▶ _Exercise aim_
Give only the number of lines in the items below that contain the word "genau", matching case exactly.

════════════════════

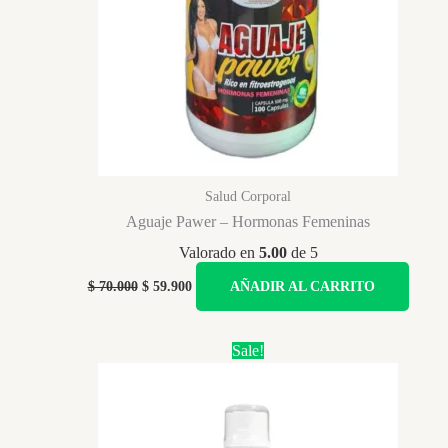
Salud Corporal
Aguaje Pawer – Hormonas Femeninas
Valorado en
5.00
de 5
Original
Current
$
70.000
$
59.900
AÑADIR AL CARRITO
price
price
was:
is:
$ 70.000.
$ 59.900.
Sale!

════════════════════

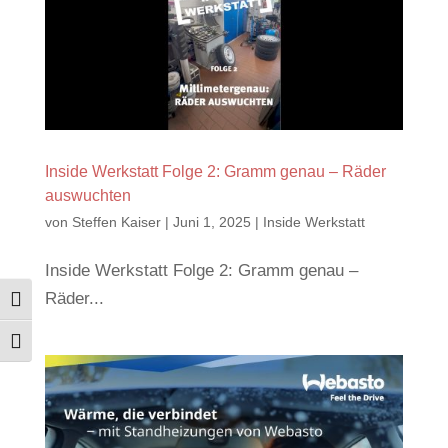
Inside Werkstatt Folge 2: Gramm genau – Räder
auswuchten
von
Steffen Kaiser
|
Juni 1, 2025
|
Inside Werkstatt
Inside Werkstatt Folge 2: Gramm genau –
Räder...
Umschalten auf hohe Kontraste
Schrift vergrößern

════════════════════

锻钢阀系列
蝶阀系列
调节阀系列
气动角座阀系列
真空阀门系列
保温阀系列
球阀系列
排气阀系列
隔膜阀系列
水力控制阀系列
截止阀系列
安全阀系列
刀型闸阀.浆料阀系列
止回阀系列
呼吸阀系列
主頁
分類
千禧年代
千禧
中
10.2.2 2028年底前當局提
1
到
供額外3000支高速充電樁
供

════════════════════

▶ _Answer box_
2